━━━━━ Reading text ━━━━━
Photo Cell Characteristics
Aim: To plot the voltage current characteristics of photo cell.
Apparatus: Micro ammeter, voltmeter, photo cell, lamp, power supply etc.
Theory: Certain metals like cesium and other alkali metals emit electrons called photo electrons, when illuminated by light. This is called photo electric effect.
Einstein explained photoelectric effect on the basis of quantum theory.
When a photon of energy hע is incident on a metal surface a part of photon energy say W0 is utilized in ejecting an electron from the metal and rest of the energy appears as the kinetic energy of the emitted photo electrons.
hע= W0 + ½ mv2
This is Einstein photoelectric equation where W0 is the work function of the metal and is equal to the energy necessary to eject electron from the metal, m is the mass while v is the velocity of the emitted photo electron, ע is the frequency of incident radiation and h is the Plank constant.
━━━━━ Provided records ━━━━━
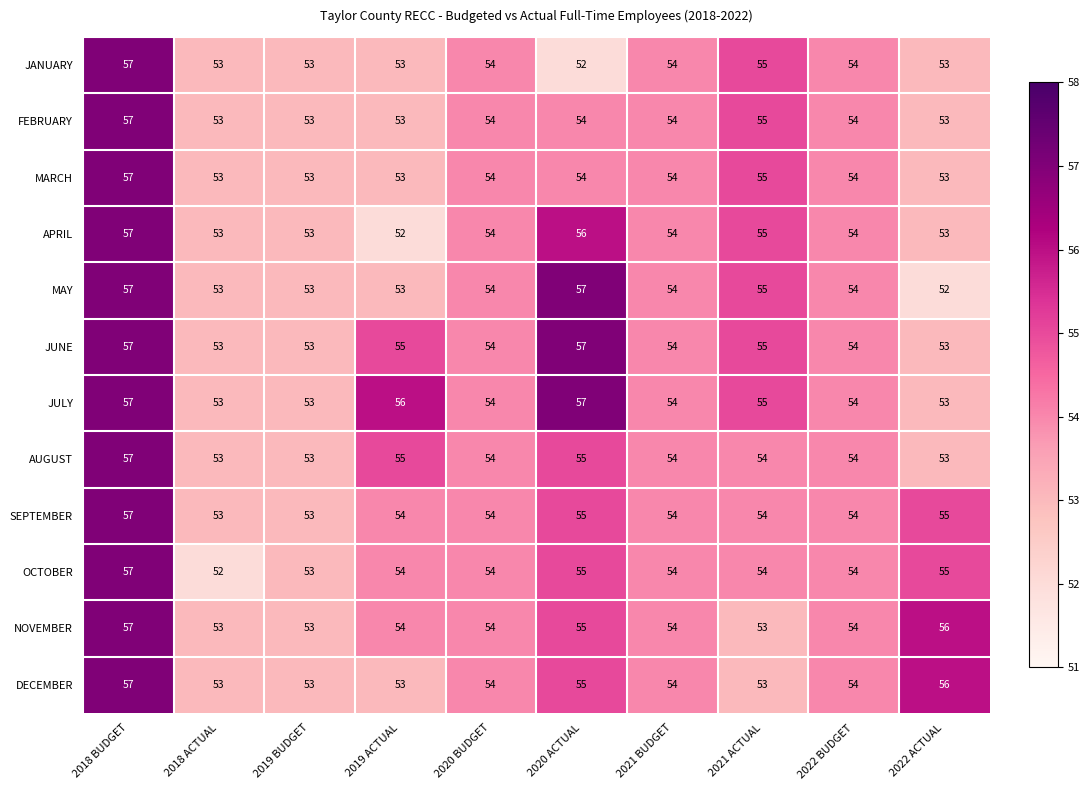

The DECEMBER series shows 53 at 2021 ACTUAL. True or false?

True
━━━━━
━━━━━ Provided records ━━━━━
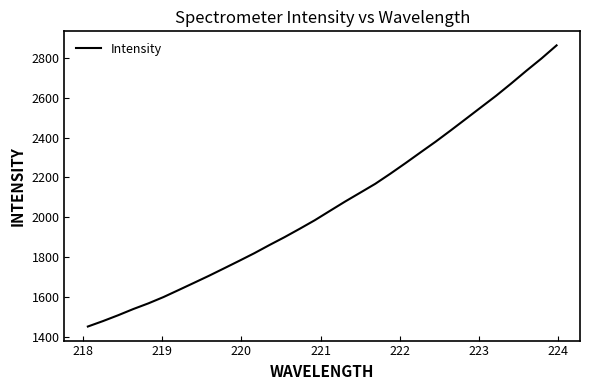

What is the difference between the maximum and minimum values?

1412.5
━━━━━
*What you have to do*:
Reproduce the complete lab write-up on the photoelectric effect above, word for word.

*Result of the exercise*:
Photo Cell Characteristics
Aim: To plot the voltage current characteristics of photo cell.
Apparatus: Micro ammeter, voltmeter, photo cell, lamp, power supply etc.
Theory: Certain metals like cesium and other alkali metals emit electrons called photo electrons, when illuminated by light. This is called photo electric effect.
Einstein explained photoelectric effect on the basis of quantum theory.
When a photon of energy hע is incident on a metal surface a part of photon energy say W0 is utilized in ejecting an electron from the metal and rest of the energy appears as the kinetic energy of the emitted photo electrons.
hע= W0 + ½ mv2
This is Einstein photoelectric equation where W0 is the work function of the metal and is equal to the energy necessary to eject electron from the metal, m is the mass while v is the velocity of the emitted photo electron, ע is the frequency of incident radiation and h is the Plank constant.